El cielo estaba despejado, se llegaban a ver las cimas nevadas de las montañas, que perforaban el cielo en las cercanías del Valle Superior. El pico más alto se erguía como un guardián negro por encima del resto, parecía que sobresalía como si fuera demasiado importante para conformarse con rodear el valle, como las demás montañas. Ese pico desgastado y lleno de cicatrices, conocido como el Cuerno, separaba el Valle Inferior del Superior.

Ghile observó el valle, posó la vista más allá de donde estaba su casa, en busca de algo más que la fealdad desnuda del Cuerno. Los marrones y amarillos de los techos de paja y de las empalizadas de la Ultima Aldea se asemejaban a maderas que flotan en la superficie de un lago verde. El viento ondulaba el pasto, lo que contribuía más a la ilusión acuática. El viento soplaba fuerte en dirección al valle, atravesando las colinas ondulantes y los dispersos afloramientos de piedras grises.

Su hogar, que era como un refugio, había sido apodado por su gente como la Cuna de los Dioses. Era extraño que una raza maldecida por los dioses viviera en un lugar cuyo nombre remitía al origen de los responsables de la maldición.

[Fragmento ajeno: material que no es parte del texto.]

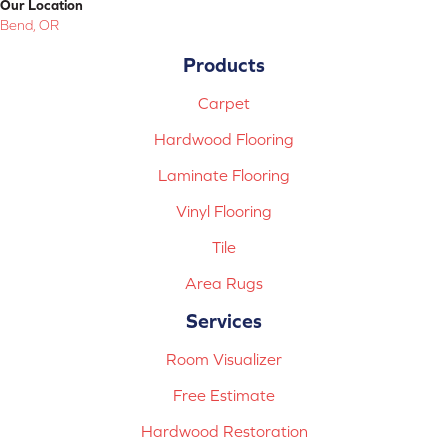
Our Location
Bend, OR
Products
Carpet
Hardwood Flooring
Laminate Flooring
Vinyl Flooring
Tile
Area Rugs
Services
Room Visualizer
Free Estimate
Hardwood Restoration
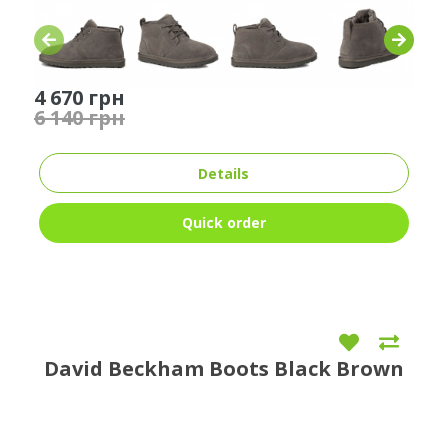
4 670 грн
6 140 грн
Details
Quick order
David Beckham Boots Black Brown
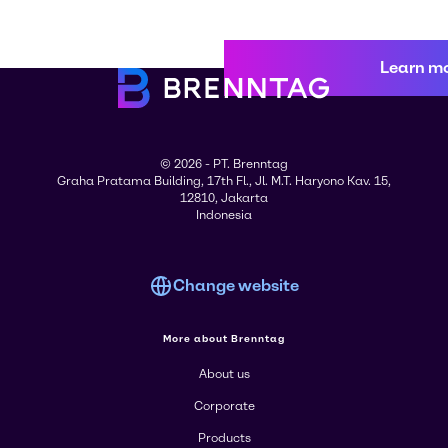
Learn m
© 2026 - PT. Brenntag
Graha Pratama Building, 17th Fl., Jl. M.T. Haryono Kav. 15,
12810, Jakarta
Indonesia
Change website
More about Brenntag
About us
Corporate
Products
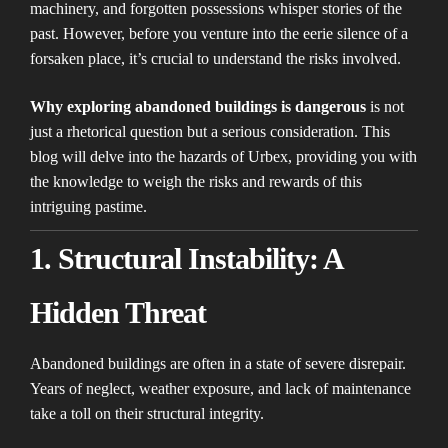
machinery, and forgotten possessions whisper stories of the
past. However, before you venture into the eerie silence of a
forsaken place, it’s crucial to understand the risks involved.
Why exploring abandoned buildings is dangerous
is not
just a rhetorical question but a serious consideration. This
blog will delve into the hazards of Urbex, providing you with
the knowledge to weigh the risks and rewards of this
intriguing pastime.
1. Structural Instability: A
Hidden Threat
Abandoned buildings are often in a state of severe disrepair.
Years of neglect, weather exposure, and lack of maintenance
take a toll on their structural integrity.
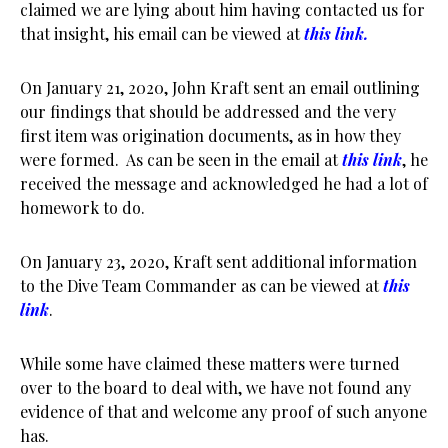
claimed we are lying about him having contacted us for
that insight, his email can be viewed at
this link.
On January 21, 2020, John Kraft sent an email outlining
our findings that should be addressed and the very
first item was origination documents, as in how they
were formed. As can be seen in the email at
this link
, he
received the message and acknowledged he had a lot of
homework to do.
On January 23, 2020, Kraft sent additional information
to the Dive Team Commander as can be viewed at
this
link
.
While some have claimed these matters were turned
over to the board to deal with, we have not found any
evidence of that and welcome any proof of such anyone
has.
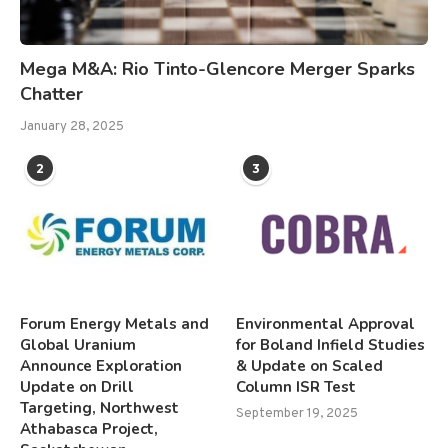
Mega M&A: Rio Tinto-Glencore Merger Sparks
Chatter
January 28, 2025
2
3
Forum Energy Metals and
Environmental Approval
Global Uranium
for Boland Infield Studies
Announce Exploration
& Update on Scaled
Update on Drill
Column ISR Test
Targeting, Northwest
September 19, 2025
Athabasca Project,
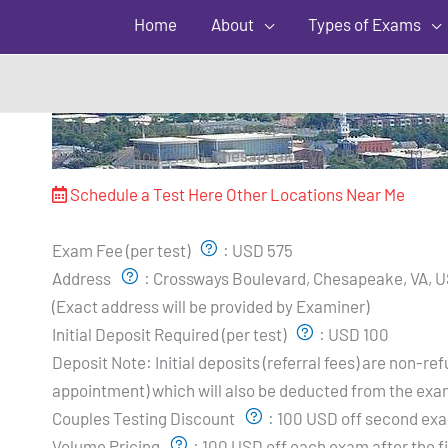
Home
About
Types of Exams
zz Near North Carolina – Chesapeake VA
Crossways Boulevard, Chesapeake, VA, USA
Schedule a Test Here
Other Locations Near Me
Exam Pricing & Location:
Exam Fee (per test)
:
USD 575
Address
:
Crossways Boulevard, Chesapeake, VA, 
(Exact address will be provided by Examiner)
Initial Deposit Required (per test)
:
USD 100
Deposit Note:
Initial deposits (referral fees) are non-
appointment) which will also be deducted from the exa
Couples Testing Discount
:
100 USD off second exa
Volume Pricing
:
100 USD off each exam after the fi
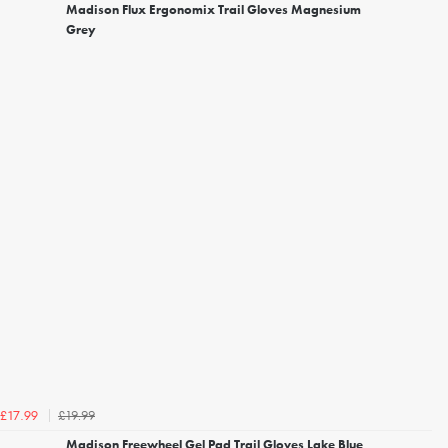
Madison Flux Ergonomix Trail Gloves Magnesium
Grey
£19.99
£17.99
Madison Freewheel Gel Pad Trail Gloves Lake Blue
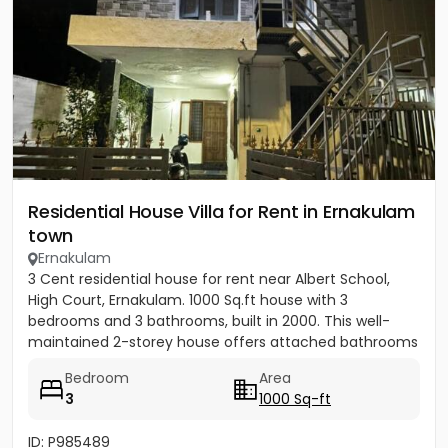
Residential House Villa for Rent in Ernakulam
town
Ernakulam
3 Cent residential house for rent near Albert School,
High Court, Ernakulam. 1000 Sq.ft house with 3
bedrooms and 3 bathrooms, built in 2000. This well-
maintained 2-storey house offers attached bathrooms
in all...
Bedroom
Area
3
1000 Sq-ft
ID: P985489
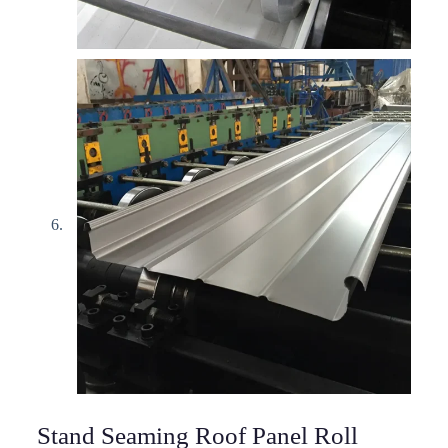
Stand Seaming Roof Panel Roll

Ghile se detuvo y giró. Se paró en puntas de pie y miró a lo lejos. En un día despejado, se podía distinguir hasta el agua azul brillante del Lago Cristal.

Sabía que a su padre se le estaría agotando la paciencia, pero buscaba algún pretexto para demorar el reinicio de la lección. Entonces distinguió dos figuras que caminaban junto a una pared baja de piedra, acompañadas de una mula cargada de peso.

El que iba adelante era más viejo y andaba un poco inclinado. Desde lejos, se le distinguía el pelo totalmente blanco. El otro era joven y caminaba con aires de fanfarrón. Ghile los señaló y saltó con entusiasmo.

—¡Padre! ¡Tío! ¡Miren! Es el hechicero Almoriz—les gritó.

Ecrec y Toren se dieron vuelta y miraron hacia el valle. Ghile esperó mientras sus ojos se movían como dardos entre las dos figuras que se acercaban y su padre. Miró al tío Toren en busca de apoyo.

—Bueno, ¿le vas a dar un descanso al chico o vas a esperar a que explote?—preguntó Toren. —Mejor que les diga a Elana y a los otros. Las mujeres van a poner el grito en el cielo si no les avisamos. —Sin esperar una respuesta, Toren se desprendió de la pared de un empujón y agarró el arco.

Ecrec se rascó la barba y miró a los dos perros que seguían a su lado. Les dijo:

—Al rebaño, chicos. Tenemos que buscar algunos viejos. Esta noche vamos a comer cordero.

No había terminado la oración cuando los perros ya habían salida disparados y saltado la pared, sus figuras blancas se recortaban entre el rebaño esquilado. Durante el invierno, era difícil que un depredador llegara a ver a tiempo a los guardianes del rebaño.

Ghile no esperó que se lo pidieran, corrió por el campo y pasó de largo a su padre y tío. Había querido que algo demorara las lecciones, pero no se imaginó que pasaría algo tan divertido como la visita del hechicero de la Piedra Susurrante.